We take the canoe upriver.
Not just any river. The Croton River.
Head upstream from its junction with the Hudson, next to a railroad trestle.
To our north is the venerable Van Cortlandt homestead, nearly hidden by trees. The family came to New Amsterdam in 1638. They lived on Stone Street – so called because it was the first paved thoroughfare in the settlement – where Oloff ran a very profitable brewery. Eighty-six thousand acres of land here on the Croton River were granted his son Stephanus by the Crown in 1697.
Dip your paddle. No, really lean into it. The tide and current are against us here.
Over our heads flies a cormorant, sleek and fast. A fish flops. A kingfisher appears on a limb, then another in flight.
Around the bend, a heartstopping moment with a wading blue heron. It bends down its serpentine neck and jabs, then gulps, gulps, gulps. It spots us. And barrels away ten feet from us, croaking all the way downriver. (All About Birds gives the precise acoustics.)
Along the way, houses perch atop steep cliffs and water craft wait on shore.
The Croton River travels through the Croton Reservoir, which has supplied water to New York City for a century, so technically it should be clean enough to drink, but the feathering algae under your paddles doesn’t look too appetizing. The Croton Dam was an engineering marvel. For 14 years 1,500 men plied over 500 pieces of heavy machinery, using 745,000 barrels of cement, 100,000 tons of coal and a gigantic amount of locally quarried stone to build what was called the most massive hand-hewn masonry structure since the pyramids.

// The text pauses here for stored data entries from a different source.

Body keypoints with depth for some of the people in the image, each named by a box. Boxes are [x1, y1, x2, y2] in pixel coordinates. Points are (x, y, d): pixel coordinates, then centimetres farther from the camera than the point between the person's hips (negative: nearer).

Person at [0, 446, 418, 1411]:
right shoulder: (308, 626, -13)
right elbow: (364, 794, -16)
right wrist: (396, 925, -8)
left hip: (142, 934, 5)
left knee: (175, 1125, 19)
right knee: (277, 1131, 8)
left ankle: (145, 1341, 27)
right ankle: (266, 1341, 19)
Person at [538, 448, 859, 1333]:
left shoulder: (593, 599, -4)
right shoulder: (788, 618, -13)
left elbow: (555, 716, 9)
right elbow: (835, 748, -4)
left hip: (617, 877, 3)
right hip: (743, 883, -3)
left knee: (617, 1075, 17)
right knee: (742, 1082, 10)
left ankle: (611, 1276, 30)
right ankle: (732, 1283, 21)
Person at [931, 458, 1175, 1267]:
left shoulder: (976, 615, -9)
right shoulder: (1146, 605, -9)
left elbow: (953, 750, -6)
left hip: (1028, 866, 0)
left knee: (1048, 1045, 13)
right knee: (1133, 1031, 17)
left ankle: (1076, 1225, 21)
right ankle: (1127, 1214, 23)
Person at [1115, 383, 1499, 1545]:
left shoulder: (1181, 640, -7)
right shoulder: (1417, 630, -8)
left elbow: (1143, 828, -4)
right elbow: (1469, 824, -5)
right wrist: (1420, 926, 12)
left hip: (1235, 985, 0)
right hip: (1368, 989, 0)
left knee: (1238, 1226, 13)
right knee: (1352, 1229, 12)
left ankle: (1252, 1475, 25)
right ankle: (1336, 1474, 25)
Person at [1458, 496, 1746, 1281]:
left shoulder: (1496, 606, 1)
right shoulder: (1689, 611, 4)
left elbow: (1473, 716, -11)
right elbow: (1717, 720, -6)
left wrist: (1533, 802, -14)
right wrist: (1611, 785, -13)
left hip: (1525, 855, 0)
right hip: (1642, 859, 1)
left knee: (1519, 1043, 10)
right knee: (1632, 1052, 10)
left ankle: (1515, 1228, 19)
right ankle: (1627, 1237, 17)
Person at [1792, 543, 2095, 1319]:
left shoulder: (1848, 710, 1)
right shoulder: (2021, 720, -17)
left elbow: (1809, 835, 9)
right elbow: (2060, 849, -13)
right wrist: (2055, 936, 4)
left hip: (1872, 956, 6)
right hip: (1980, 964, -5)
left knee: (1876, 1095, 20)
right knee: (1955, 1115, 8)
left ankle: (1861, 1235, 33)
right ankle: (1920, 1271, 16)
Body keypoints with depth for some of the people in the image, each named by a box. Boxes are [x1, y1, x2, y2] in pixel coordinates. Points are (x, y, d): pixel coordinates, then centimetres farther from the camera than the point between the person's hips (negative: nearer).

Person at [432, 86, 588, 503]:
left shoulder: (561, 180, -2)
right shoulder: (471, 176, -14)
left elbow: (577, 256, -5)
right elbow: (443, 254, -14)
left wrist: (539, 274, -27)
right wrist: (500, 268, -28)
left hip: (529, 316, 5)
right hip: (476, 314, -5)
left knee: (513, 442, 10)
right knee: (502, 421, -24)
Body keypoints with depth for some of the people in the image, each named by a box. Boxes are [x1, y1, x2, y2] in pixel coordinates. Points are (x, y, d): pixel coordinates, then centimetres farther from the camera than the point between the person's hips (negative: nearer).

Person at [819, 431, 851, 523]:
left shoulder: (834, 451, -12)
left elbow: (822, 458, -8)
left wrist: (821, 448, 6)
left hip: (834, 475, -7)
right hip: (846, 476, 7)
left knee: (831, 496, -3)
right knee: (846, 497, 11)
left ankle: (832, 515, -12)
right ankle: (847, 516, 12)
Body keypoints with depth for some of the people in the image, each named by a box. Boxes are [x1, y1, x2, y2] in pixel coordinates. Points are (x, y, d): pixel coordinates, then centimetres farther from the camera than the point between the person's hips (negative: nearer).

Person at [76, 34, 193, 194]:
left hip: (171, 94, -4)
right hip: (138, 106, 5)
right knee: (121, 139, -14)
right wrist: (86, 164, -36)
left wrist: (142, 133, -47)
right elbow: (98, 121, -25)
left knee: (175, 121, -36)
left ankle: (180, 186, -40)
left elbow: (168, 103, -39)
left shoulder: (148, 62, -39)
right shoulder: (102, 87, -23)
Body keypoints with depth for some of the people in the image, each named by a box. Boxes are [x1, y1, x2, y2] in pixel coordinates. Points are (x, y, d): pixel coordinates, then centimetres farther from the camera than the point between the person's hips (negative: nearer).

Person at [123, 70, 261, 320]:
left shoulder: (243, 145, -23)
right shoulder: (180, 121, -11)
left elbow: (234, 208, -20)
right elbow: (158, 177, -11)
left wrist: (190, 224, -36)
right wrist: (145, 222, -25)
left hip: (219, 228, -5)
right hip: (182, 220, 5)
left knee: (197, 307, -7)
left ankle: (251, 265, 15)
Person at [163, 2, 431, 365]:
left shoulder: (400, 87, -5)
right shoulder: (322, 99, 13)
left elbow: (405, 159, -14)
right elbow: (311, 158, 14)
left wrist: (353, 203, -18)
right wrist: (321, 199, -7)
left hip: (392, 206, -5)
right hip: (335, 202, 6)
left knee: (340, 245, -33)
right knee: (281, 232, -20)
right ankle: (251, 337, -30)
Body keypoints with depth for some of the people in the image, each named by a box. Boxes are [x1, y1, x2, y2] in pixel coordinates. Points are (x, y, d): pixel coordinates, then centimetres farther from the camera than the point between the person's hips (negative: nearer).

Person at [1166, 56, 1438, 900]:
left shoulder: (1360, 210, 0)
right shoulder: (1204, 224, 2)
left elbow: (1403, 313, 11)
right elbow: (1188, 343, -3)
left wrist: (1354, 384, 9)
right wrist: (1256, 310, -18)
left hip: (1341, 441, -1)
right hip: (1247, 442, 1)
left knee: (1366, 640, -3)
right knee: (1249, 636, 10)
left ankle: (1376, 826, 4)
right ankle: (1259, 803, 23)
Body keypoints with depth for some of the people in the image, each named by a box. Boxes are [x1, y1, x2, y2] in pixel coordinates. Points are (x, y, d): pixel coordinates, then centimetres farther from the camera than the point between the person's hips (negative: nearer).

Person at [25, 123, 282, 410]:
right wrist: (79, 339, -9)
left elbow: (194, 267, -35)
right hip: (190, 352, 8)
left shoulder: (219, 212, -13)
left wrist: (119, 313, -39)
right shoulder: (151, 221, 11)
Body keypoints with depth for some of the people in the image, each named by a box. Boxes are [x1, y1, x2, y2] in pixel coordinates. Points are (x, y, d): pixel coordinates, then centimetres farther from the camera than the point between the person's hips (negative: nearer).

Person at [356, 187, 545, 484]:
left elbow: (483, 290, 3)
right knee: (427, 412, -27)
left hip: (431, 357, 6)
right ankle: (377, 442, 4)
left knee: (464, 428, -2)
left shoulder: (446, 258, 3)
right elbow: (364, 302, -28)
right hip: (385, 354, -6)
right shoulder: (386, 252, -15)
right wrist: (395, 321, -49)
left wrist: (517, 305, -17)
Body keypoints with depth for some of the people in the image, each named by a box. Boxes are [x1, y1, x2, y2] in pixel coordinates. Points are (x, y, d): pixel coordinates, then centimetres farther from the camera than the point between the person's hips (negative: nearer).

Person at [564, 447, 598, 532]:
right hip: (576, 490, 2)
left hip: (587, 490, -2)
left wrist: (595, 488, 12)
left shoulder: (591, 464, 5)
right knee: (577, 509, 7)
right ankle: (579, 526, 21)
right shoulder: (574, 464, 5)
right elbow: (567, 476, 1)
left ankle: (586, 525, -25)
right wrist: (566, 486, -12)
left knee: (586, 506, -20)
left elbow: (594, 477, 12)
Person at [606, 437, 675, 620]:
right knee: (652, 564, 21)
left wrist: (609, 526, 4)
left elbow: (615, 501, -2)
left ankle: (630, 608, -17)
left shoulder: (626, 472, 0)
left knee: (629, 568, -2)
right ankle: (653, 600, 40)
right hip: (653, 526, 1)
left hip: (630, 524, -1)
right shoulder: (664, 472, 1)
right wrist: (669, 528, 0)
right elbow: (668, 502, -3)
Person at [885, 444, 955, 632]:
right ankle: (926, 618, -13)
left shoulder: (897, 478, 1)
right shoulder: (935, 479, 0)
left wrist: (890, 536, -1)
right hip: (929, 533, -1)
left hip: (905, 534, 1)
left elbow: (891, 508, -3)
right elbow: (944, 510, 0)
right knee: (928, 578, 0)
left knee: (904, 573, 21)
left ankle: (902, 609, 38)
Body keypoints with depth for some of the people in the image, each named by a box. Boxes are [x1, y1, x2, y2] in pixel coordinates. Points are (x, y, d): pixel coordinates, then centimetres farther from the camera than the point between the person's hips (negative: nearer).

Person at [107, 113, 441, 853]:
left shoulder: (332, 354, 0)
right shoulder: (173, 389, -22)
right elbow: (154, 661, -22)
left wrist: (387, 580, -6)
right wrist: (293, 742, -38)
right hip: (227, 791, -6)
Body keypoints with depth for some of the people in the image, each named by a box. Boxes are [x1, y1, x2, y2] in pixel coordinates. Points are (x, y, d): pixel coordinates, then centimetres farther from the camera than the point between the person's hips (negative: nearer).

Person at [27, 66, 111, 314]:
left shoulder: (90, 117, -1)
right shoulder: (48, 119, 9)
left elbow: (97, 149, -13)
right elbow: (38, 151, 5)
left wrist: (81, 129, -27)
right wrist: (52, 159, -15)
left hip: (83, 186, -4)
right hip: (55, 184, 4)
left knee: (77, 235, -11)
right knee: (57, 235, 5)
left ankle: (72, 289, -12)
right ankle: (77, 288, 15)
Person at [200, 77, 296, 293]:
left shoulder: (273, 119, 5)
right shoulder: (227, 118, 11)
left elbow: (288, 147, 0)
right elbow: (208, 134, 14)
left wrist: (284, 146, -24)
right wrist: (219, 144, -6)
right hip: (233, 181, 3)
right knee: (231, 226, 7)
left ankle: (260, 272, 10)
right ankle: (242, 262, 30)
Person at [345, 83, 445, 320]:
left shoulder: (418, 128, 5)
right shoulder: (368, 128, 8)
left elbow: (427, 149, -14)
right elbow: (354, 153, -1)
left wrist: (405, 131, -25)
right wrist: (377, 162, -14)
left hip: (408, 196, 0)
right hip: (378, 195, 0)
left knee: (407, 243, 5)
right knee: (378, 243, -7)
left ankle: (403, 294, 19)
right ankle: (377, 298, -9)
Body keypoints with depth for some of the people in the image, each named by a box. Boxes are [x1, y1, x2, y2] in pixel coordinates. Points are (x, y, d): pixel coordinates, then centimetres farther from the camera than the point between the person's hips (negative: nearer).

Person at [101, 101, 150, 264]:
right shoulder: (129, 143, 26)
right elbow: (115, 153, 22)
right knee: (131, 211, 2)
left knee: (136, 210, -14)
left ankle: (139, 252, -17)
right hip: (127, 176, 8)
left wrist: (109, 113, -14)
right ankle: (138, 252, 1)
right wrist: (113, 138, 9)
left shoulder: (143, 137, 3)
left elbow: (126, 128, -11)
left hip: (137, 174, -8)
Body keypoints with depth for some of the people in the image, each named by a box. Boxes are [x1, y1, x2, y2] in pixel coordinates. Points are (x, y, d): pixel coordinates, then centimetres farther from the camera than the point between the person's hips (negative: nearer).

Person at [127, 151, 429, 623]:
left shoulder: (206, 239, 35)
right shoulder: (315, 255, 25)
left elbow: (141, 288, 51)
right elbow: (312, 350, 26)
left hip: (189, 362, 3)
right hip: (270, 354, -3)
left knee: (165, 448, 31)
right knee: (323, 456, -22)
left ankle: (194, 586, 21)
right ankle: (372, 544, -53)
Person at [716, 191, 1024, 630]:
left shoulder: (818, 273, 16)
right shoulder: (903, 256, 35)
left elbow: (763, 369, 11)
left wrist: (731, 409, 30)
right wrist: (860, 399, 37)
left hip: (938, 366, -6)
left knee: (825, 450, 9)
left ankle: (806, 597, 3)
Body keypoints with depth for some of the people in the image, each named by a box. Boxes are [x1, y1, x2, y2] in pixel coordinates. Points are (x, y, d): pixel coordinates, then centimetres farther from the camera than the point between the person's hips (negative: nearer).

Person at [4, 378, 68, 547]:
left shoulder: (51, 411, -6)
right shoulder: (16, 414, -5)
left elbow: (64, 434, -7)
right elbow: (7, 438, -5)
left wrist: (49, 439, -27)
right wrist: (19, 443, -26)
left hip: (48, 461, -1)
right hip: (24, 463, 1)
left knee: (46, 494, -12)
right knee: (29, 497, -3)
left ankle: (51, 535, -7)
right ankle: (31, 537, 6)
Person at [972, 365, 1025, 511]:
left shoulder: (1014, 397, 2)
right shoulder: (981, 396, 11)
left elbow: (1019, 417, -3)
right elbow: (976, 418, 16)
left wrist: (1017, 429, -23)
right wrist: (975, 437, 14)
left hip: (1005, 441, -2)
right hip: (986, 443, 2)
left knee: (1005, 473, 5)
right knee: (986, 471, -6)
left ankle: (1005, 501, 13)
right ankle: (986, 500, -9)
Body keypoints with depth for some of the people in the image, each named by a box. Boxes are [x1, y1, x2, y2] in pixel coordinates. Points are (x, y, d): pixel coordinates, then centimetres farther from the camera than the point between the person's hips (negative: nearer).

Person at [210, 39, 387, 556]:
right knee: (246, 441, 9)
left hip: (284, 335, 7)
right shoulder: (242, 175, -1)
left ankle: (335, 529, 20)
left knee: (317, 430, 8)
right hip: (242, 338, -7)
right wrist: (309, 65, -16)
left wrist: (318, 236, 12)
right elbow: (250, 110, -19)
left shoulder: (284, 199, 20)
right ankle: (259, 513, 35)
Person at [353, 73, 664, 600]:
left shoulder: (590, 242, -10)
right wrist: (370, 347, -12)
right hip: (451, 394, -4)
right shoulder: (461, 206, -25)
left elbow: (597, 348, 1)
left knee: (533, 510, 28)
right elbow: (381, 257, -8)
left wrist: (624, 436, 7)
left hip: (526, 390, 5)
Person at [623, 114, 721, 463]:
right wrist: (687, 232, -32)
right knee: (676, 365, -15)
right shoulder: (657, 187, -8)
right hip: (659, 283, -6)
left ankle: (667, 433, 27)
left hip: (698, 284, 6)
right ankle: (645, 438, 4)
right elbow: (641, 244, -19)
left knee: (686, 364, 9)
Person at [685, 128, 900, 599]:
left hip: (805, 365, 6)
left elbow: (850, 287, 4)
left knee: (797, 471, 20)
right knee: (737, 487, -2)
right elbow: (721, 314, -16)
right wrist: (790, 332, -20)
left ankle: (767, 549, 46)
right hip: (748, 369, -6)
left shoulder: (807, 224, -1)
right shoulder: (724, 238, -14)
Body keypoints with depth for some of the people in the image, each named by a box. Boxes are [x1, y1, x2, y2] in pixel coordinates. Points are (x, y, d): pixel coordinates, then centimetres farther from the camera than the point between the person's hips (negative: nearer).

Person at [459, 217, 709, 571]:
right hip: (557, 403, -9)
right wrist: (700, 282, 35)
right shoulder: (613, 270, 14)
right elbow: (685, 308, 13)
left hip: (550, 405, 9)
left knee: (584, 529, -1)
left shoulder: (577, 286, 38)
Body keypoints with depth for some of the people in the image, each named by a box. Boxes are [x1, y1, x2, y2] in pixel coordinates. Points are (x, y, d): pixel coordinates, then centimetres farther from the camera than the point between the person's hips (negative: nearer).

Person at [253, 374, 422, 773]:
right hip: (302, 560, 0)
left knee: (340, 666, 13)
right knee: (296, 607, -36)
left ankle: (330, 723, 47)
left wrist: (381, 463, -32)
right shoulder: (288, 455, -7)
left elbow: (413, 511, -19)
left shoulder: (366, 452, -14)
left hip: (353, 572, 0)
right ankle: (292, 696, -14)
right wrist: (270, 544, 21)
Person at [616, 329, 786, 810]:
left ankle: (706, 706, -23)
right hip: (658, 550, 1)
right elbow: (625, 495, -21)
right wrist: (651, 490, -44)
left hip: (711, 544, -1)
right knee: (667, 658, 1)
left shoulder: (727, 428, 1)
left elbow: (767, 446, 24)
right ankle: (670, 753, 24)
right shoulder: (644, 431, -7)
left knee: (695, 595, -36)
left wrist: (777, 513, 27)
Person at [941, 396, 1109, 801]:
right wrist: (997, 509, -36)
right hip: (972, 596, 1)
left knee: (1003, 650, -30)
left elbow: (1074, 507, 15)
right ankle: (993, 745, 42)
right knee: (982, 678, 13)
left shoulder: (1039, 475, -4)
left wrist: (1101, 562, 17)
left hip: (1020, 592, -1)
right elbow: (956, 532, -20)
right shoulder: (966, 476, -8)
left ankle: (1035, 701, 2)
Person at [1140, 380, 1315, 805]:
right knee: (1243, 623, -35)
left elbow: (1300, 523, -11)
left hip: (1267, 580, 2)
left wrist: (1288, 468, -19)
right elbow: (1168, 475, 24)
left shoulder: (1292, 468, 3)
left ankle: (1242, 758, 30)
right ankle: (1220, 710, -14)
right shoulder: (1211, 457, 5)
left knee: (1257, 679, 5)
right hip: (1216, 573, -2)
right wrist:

I wonder how fast this water flowed before the Dam.
A small rapids, but too much for the canoe to manage, so we portage across the big slippery stones.
I bushwack through the shore’s thorns and poison ivy. At the climb-down point, plenty of coyote scat.
Up in the trees, a hawk lights on a bare limb. Light head, light breast. Without binocs its identity remains a mystery.
Then a beach, unpeopled, a desert island.
The water is perfectly cold.
A druid tree displays its magical tangle of roots.
A home for critters over many years.
It’s an old tree. Probably was a sprout during the American Revolution, when there was no way to cross this river aside from the ferry. No plastic kayaks, recreational canoes. It was closely guarded by the Westchester partisans, who held the land north of the river, while south of the water was the hotly contested “neutral zone.”
A busy set of rapids guides us back.
I think I can’t do it. It would be so easy to tumble over, take a cold bath among the slick rocks. But I take a deep breath. Dip my paddle. Go.
Love the herons! I guess it’s fledging season as my favorite bald eaglets are about to fly the nest too. That’s very cool about your cousins.
The roots of that tree are pretty spectacular… ready for a wonderful fairy house. Surely there are fairies. And that Great Blue Heron graced your day of challenges! The AllAboutBirds *bird cam* trained on the Heron nest near Ithaca NY is fascinating! Noisy! Those three babies are almost ready to fledge… and the chat column interested me for quite a few minutes… http://cams.allaboutbirds.org/channel/8/Great_Blue_Herons/
Cornell Labs is almost part of my family… very-very distantly! One of my cousins has sent MANY recorded bird calls to them for their library… he worked as a National Park Ranger in the wilderness parks of northern Minnesota and in Washington State… very lonely locations except for the birds.